Health and Human Services (HHS) Secretary Robert F. Kennedy Jr. reportedly plans to tell American medical schools to offer nutrition courses to students or risk losing federal funding.

“There’s almost no medical schools that have nutrition courses, and so [aspiring physicians] are taught how to treat illnesses with drugs but not how to treat them with food or to keep people healthy so they don’t need the drugs,” RFK Jr. said at an event in April, according to ABC News.

“One of the things that we’ll do over the next year is to announce that medical schools that don’t have those programs are not going to be eligible for our funding, and that we will withhold funds from those who don’t implement those kinds of courses,” he added.

ABC News reports:

The idea, which Kennedy mentioned in passing at an event focused on plastics in the environment, lacks details but has drawn optimism from some nutrition experts who have for years sought ways for medical schools to teach more nutrition content.

An HHS official told ABC News that Kennedy “is committed to understanding and drastically lowering chronic disease rates and ending childhood chronic disease, which includes fresh thinking on nutrition and over-reliance on medication and treatments.”

RFK Jr. has said the food Americans eat is “poisoned.”

“It’s an illusion to think that processed food is cheap,” he said.

The former presidential candidate said you “end up paying for it” with diabetes, autoimmune dysregulation, mitochondrial dysfunction, and inflammation.

“People don’t understand that these processed foods are poison,” he said.

“We’re not trying to create a nanny state, we’re trying to drive market forces that will drive change and the kind of food Americans get,” he added.

WATCH:

Per BBC:

He has frequently advocated for eliminating ultra-processed foods – products altered to include added fats, starches and sugars, like frozen pizzas, crisps and sugary breakfast cereals, that are linked to health problems like cancer, cardiovascular disease and diabetes.

He has taken aim primarily at school lunches, telling Fox News: “We have a generation of kids who are swimming around in a toxic soup right now.”

Part of Kennedy’s new mandate will include overseeing the US Food and Drug Administration (FDA), which has over 18,000 employees.

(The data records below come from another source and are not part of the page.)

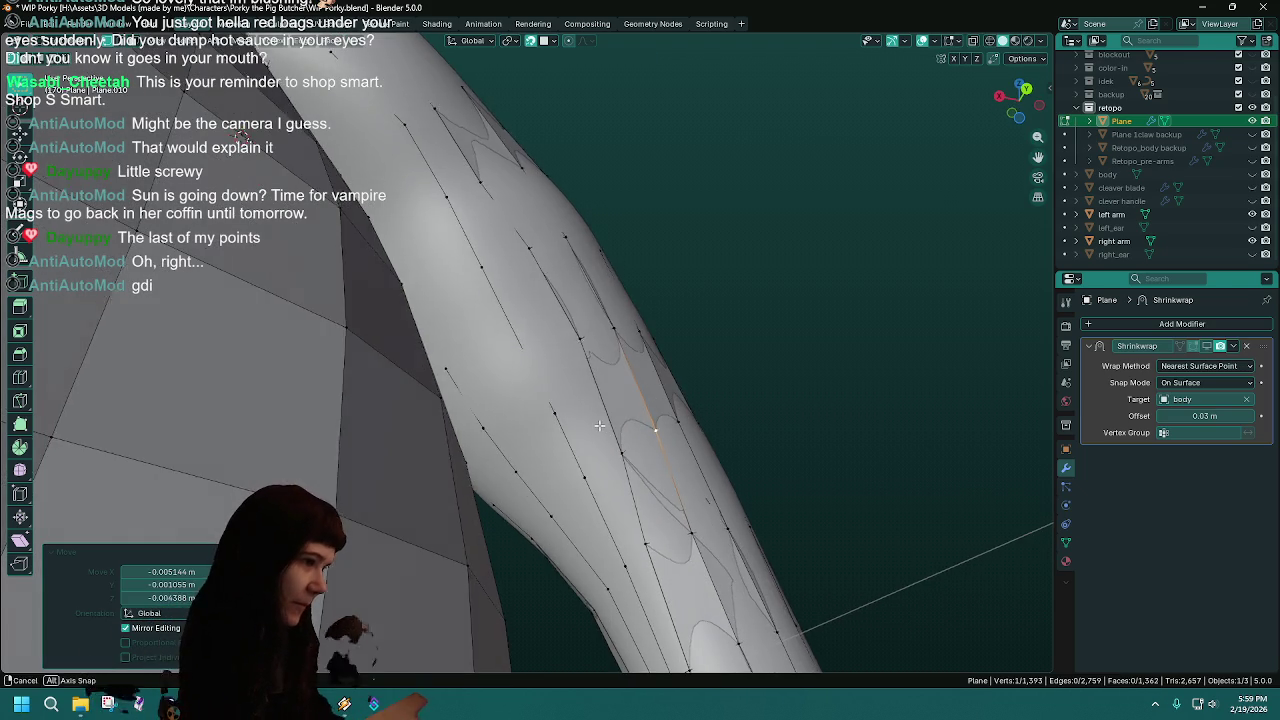
{"action": "middle_click_drag", "start_coordinate": [603, 426], "coordinate": [567, 401]}
{"action": "key", "text": "g"}
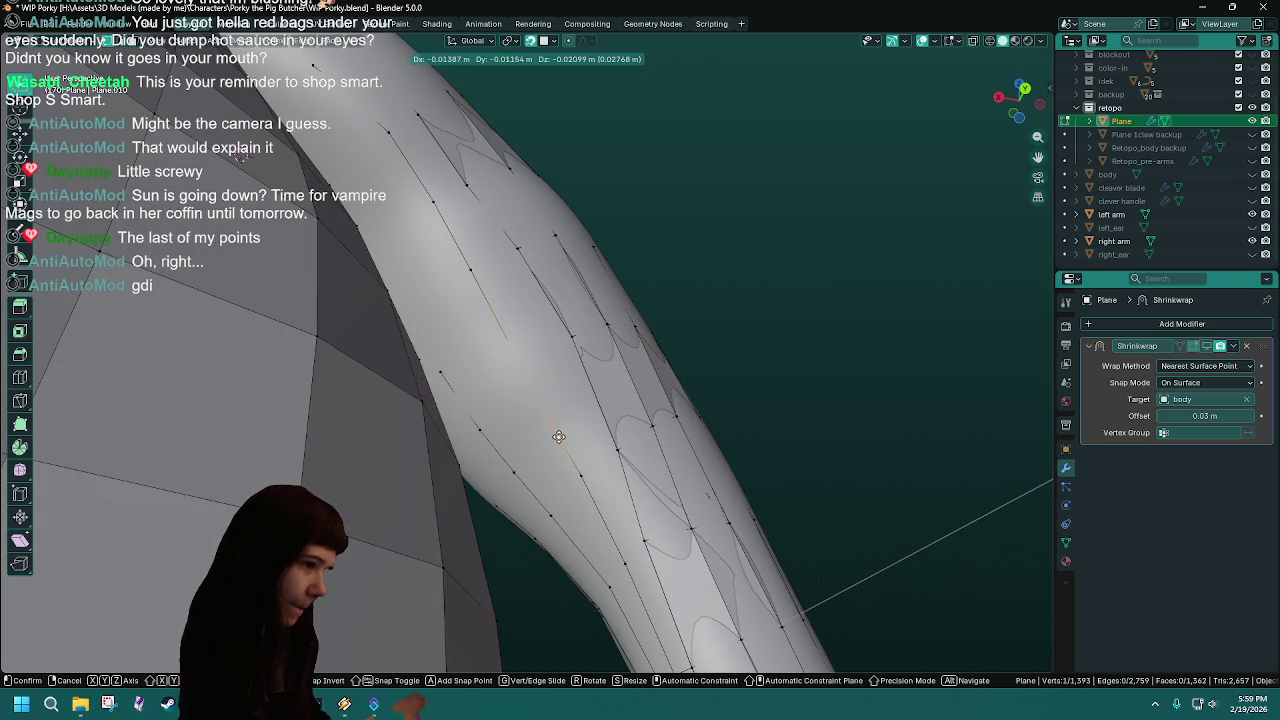
{"action": "left_click", "coordinate": [560, 437]}
{"action": "mouse_move", "coordinate": [560, 437]}
{"action": "middle_mouse_down"}
{"action": "mouse_move", "coordinate": [453, 538]}
{"action": "mouse_move", "coordinate": [580, 357]}
{"action": "mouse_move", "coordinate": [610, 455]}
{"action": "mouse_move", "coordinate": [344, 414]}
{"action": "mouse_move", "coordinate": [653, 505]}
{"action": "mouse_move", "coordinate": [721, 415]}
{"action": "mouse_move", "coordinate": [791, 440]}
{"action": "mouse_move", "coordinate": [810, 401]}
{"action": "mouse_move", "coordinate": [693, 368]}
{"action": "mouse_move", "coordinate": [705, 386]}
{"action": "middle_mouse_up"}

The agency is in charge of ensuring the safety of pharmaceuticals and the US food supply, but has come under fire in recent years from some lawmakers and consumer groups, who have accused it of a lack of transparency and action on food safety.

The 70-year-old has pledged to take a sledgehammer to the agency, and fire employees he says are part of a “corrupt system”.

“There are entire departments, like the nutrition department at the FDA … that have to go, that are not doing their job,” Kennedy told MSNBC this month.

He has also pushed for getting rid of food dyes, including Red No. 3, and other additives banned in other countries.